ただ皆が同様ではないというところも人間なんでしょうね。
Commented by yumimi61-2 at 2025-10-19 18:05
この北海道らしい風景は牧場だったんですね!キタアカリ~餡子~!!(いいですね)

ちょっと話は違いますが、牧場にしても畑にしても、あれだけ広大な土地を開拓(開墾)した人々ってすごいですよね。今ほど機械化されていなかっただろうし、並々ならぬ苦労だったろうなぁと。
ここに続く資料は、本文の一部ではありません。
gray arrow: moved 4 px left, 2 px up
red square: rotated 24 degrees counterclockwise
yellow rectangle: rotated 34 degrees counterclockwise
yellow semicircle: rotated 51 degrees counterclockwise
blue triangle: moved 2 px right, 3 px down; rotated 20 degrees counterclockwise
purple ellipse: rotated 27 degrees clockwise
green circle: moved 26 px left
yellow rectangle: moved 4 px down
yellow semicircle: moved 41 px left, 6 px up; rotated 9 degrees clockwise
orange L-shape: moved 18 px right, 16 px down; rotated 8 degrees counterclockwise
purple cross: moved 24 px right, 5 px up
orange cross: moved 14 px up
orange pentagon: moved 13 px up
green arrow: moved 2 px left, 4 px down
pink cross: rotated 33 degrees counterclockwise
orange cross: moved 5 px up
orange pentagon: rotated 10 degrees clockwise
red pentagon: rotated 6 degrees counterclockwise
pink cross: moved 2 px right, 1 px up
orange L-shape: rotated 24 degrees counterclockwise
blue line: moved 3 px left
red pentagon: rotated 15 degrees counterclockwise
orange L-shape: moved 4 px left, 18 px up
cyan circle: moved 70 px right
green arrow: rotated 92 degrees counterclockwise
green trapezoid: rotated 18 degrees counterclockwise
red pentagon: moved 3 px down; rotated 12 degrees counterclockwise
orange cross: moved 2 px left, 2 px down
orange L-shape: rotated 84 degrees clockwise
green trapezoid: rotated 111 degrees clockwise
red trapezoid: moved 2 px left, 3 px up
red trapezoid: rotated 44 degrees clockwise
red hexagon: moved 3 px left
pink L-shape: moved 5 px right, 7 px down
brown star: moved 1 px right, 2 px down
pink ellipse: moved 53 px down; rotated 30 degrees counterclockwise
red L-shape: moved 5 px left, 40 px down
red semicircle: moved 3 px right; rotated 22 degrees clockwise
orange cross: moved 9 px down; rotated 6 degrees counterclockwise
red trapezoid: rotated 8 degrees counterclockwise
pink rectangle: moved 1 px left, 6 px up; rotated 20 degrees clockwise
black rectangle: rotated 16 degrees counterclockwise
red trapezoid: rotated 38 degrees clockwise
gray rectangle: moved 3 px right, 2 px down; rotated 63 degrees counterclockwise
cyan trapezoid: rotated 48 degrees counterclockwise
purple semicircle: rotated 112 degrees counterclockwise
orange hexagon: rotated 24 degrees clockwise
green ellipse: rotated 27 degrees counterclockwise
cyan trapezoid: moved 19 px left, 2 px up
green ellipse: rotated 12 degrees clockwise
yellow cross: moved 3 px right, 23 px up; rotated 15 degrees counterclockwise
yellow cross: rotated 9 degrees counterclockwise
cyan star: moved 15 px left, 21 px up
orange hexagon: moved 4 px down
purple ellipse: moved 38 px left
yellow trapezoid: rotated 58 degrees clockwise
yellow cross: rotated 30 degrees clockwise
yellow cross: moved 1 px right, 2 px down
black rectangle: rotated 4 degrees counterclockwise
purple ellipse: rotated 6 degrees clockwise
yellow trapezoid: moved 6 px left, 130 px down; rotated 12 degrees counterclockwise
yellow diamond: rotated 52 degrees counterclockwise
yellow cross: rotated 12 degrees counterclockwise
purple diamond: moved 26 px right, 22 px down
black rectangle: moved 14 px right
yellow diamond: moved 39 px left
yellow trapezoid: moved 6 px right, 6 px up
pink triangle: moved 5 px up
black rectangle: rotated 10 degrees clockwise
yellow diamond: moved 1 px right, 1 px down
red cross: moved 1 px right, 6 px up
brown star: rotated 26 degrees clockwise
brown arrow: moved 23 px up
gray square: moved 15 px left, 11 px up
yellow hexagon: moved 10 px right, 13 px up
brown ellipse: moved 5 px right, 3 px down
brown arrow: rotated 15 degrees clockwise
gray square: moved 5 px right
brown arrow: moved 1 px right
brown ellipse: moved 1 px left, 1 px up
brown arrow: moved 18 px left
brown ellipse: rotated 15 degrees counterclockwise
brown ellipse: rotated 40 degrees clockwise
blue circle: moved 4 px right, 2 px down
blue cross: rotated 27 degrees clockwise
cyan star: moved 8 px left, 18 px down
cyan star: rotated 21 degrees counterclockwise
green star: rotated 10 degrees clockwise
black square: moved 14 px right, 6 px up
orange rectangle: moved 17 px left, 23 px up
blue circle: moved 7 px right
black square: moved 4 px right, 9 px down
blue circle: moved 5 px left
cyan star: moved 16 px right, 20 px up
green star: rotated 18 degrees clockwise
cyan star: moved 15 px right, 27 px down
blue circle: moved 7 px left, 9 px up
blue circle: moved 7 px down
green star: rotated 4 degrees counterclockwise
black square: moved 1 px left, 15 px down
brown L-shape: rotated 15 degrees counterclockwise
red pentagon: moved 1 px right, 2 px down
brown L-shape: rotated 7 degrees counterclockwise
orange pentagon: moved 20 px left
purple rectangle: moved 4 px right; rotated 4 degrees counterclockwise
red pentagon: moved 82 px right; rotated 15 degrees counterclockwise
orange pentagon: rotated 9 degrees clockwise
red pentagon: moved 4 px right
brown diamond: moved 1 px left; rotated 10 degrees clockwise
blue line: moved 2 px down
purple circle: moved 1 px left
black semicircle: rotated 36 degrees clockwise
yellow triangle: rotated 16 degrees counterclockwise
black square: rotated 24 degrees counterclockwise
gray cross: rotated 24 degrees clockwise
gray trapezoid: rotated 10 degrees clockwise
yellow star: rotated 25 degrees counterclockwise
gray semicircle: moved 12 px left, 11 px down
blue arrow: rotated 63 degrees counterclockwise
あと、これもちょっと話はずれるかもしれませんが、昨今、自然の中の私有地問題の複雑さを感じることもありまして。
というのも、北海道に限らず、国有地や自治体所有地以外は山であっても私有地なんですよね。
あるとき知人が「キノコ狩りや山菜取りって他人の庭から野菜取るのと同じじゃない?」と言っていたことがあったんです。(都市部出身の人です)
近年は、観光客のマナー違反が取り沙汰されるのと同様、そういう考え方をする人も増えているようです。所有者がどう思っているかは、それこそ一様ではないんでしょうけれども。
それは熊問題とか狩猟問題にも遠からず繋がっていくような感じもします。
Commented by doronko-tonchan at 2025-10-20 05:31
yumimi61さん。

そうですね。仰る通り土地はどこであれ誰かの所有物(私有地)です。
許可を得ず山菜採りをしてきた私は犯罪者です。マナー違反より悪いです。
穴が在ったら入りたい穴も誰かの私有地なのでしょうね。(笑)ふざけてる場合じゃないですね。
謝罪して反省して更生します。



Commented by kanjoo at 2025-10-21 10:55
何時も拝見させて頂いております。
1カットでの撮影表現素晴らしく、又その文章もまるで哲学的に読み取れます。
又、楽しみにしています。
Commented by doronko-tonchan at 2025-10-21 11:22
kanjooさん。

いつも見て頂いてありがとうございます。
そのようなご感想に大変恐縮です。^^
今後共どうぞよろしくお願い致します。